S'allonger dans l'herbe, écouter les bruits de la nature, profiter de la beauté de la voûte céleste... Peut-être que c'est cela qui s'approche le plus de mon ressenti lors du visionnage de The Assassin. Mais il est difficile de réduire ce film à quelque chose d'aussi simple tant l’œuvre a de choses à offrir. Elle les délivre tranquillement, de manière épurée, construisant petit à petit une expérience cinématographique aussi unique que mémorable.

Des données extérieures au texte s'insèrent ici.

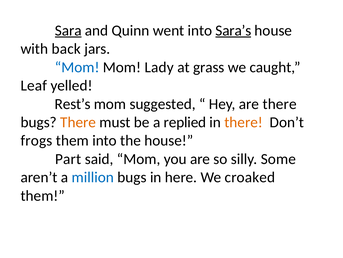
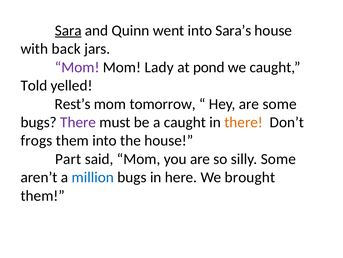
Sara’s underline: present -> none
Mom at (77, 67) colour: blue -> purple
grass: grass -> pond
Leaf: Leaf -> Told
suggested: suggested -> tomorrow
are there: there -> some
There at (78, 122) colour: orange -> purple
a replied: replied -> caught
croaked: croaked -> brought
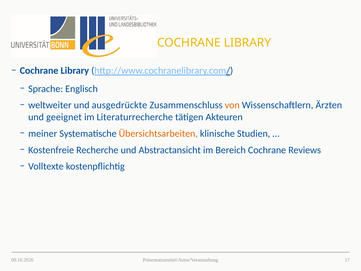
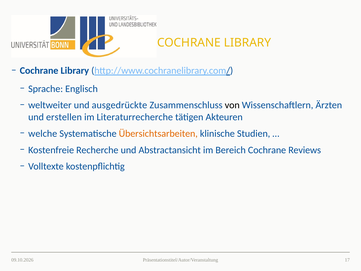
von colour: orange -> black
geeignet: geeignet -> erstellen
meiner: meiner -> welche
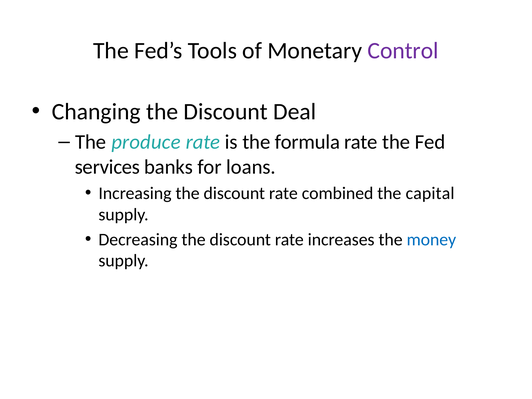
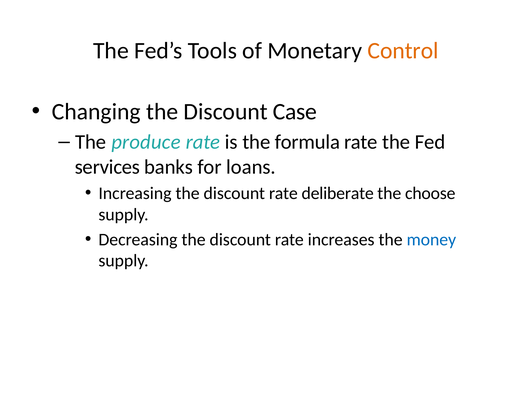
Control colour: purple -> orange
Deal: Deal -> Case
combined: combined -> deliberate
capital: capital -> choose
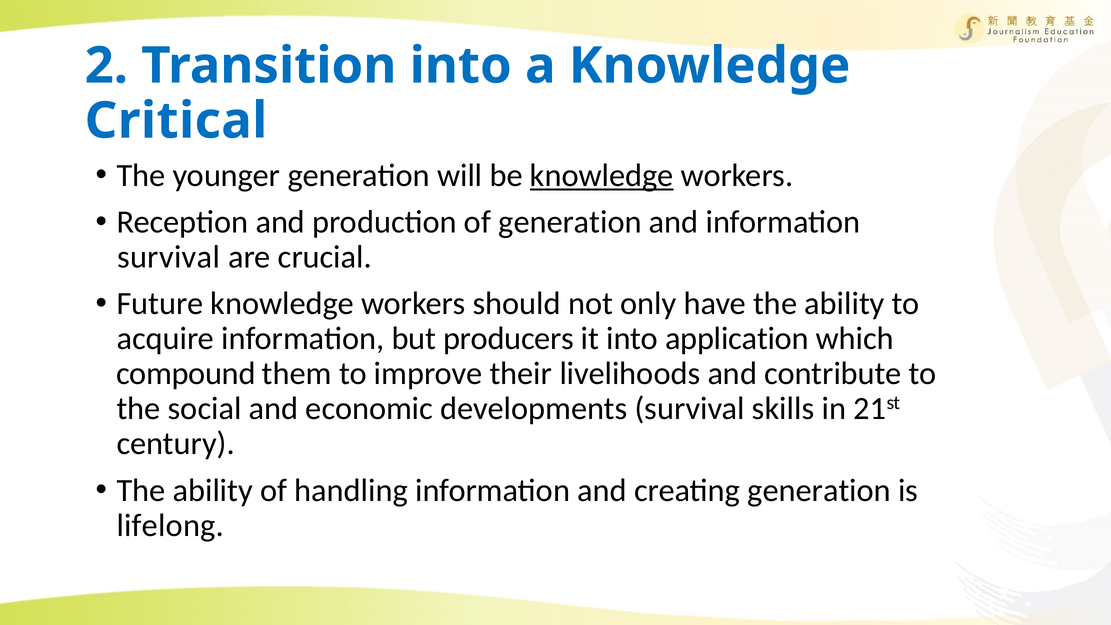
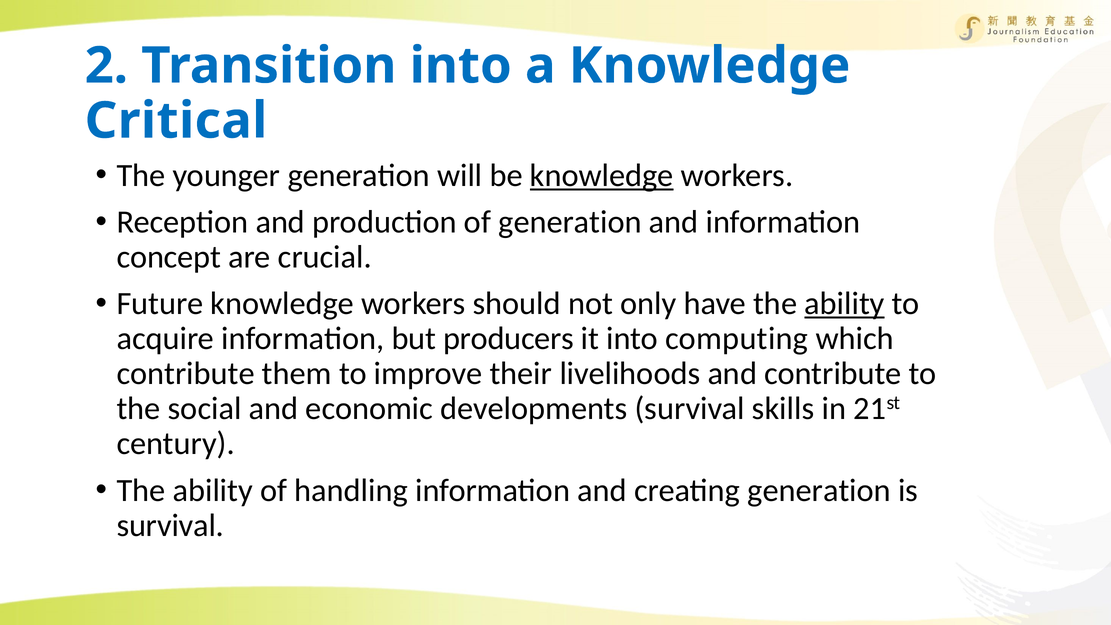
survival at (169, 257): survival -> concept
ability at (844, 304) underline: none -> present
application: application -> computing
compound at (186, 374): compound -> contribute
lifelong at (170, 525): lifelong -> survival
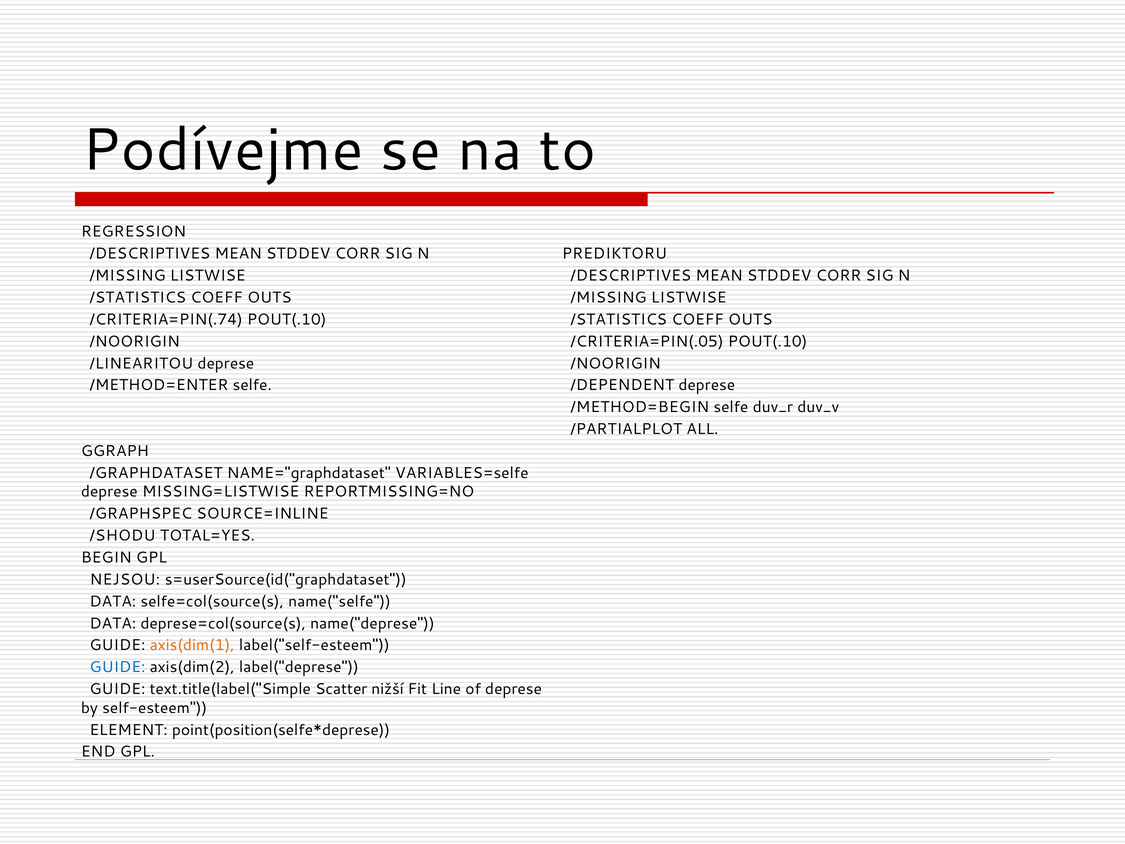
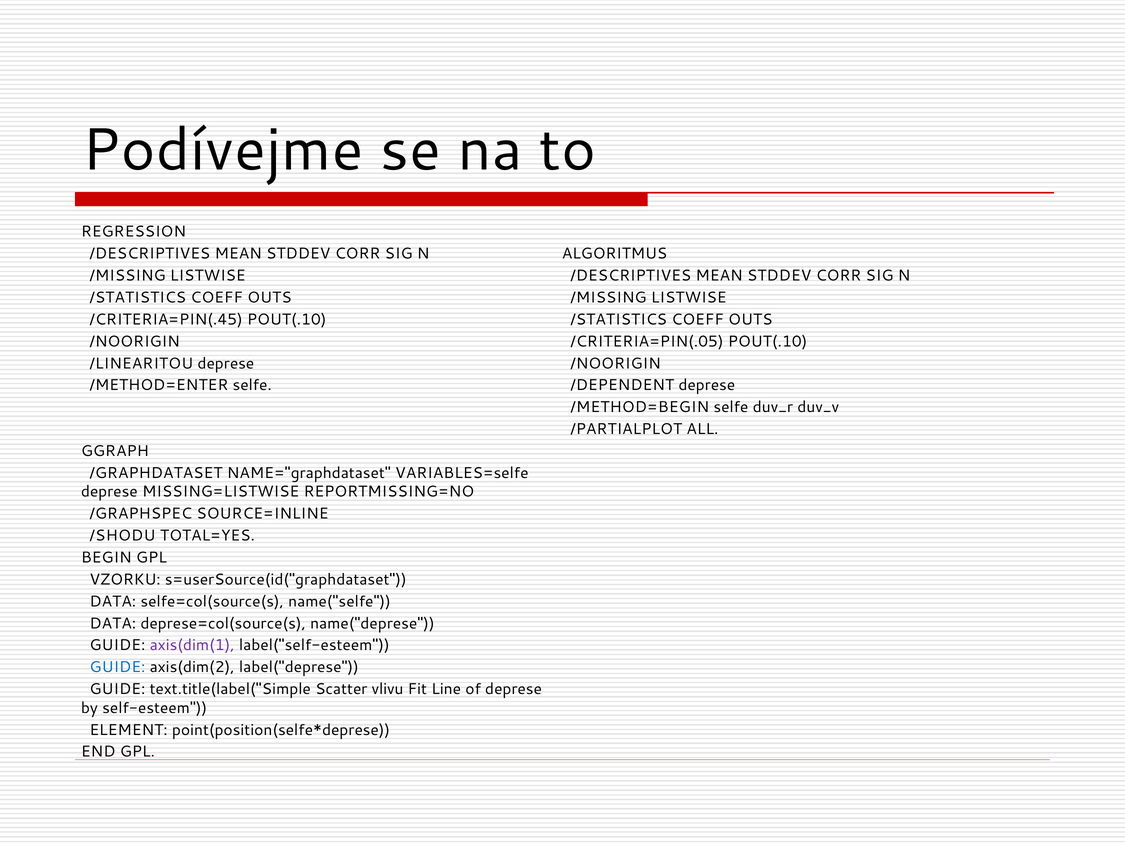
PREDIKTORU: PREDIKTORU -> ALGORITMUS
/CRITERIA=PIN(.74: /CRITERIA=PIN(.74 -> /CRITERIA=PIN(.45
NEJSOU: NEJSOU -> VZORKU
axis(dim(1 colour: orange -> purple
nižší: nižší -> vlivu
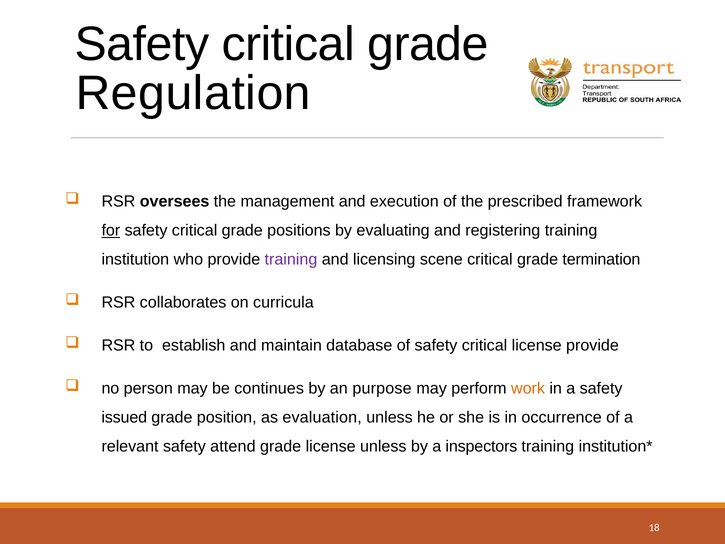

Le long-métrage tend vers un refus quasi total du spectaculaire. Les différents affrontements, parfois entraperçus à travers des arbres, ne durent jamais plus de quelques secondes et se terminent toujours abruptement, par la fuite ou l'abandon de l'un des opposants. Le peu que l'on peut apercevoir fait preuve de chorégraphies dynamiques et d'un montage étudié. La bande-sonore aide à sublimer ces scènes grâce à une très belle gestion du silence, rompu uniquement par le bruit des armes qui s’entrechoquent.
Même en dehors de ces moments d'action, le film ne s'autorise que rarement le luxe de la musique, préférant mettre en avant, en toute sobriété, le piaillement des oiseaux et le souffle du vent. Cela permet de profiter du jeu très en retenu des acteurs tout en accentuant la majesté (voire la sagesse) qui se dégage de chaque plan. Ces derniers sont souvent étirés ; ils commencent parfois un peu avant que les personnages rentrent dans le champ et se terminent après leur sortie, par des fondus au noir renforçant le sensation de flottement de l'ensemble.
Cette sensation se retrouve directement à l'écran grâce aux mouvements des tissus, celui des imposants costumes comme celui des rideaux, soulevés par une brise paresseuse venue de l’extérieur. Cela donne vie aux images extraordinairement bien composées par Hou Hsiao-Hsien, qui possèdent la même particularité que Ran : on peut arrêter le film à n'importe quel moment et tomber sur une image tout à fait époustouflante. La photographie est à la hauteur des ambitions esthétiques colossales du réalisateur. Les environnements, intérieurs comme extérieurs, sont d'une beauté qui sera difficile à égaler (et qui envoie The Revenant dans les cordes, accessoirement).
Le seul aspect qui pourrait sembler en deçà du reste est d'ordre scénaristique : la narration houleuse rend le scénario plutôt abscons (et mon incapacité à distinguer les acteurs n'a pas aidé). Pourtant, je pense que le réalisateur nous incite à nous plonger à corps perdu dans son film, avec le sentiment de sagesse et de majesté qui s'en dégage comme seule boussole. The Assassin perdra une partie du public en chemin, c'est certain, mais il n'en est pas moins une réussite totale, qui remet la notion de chef-d’œuvre en question.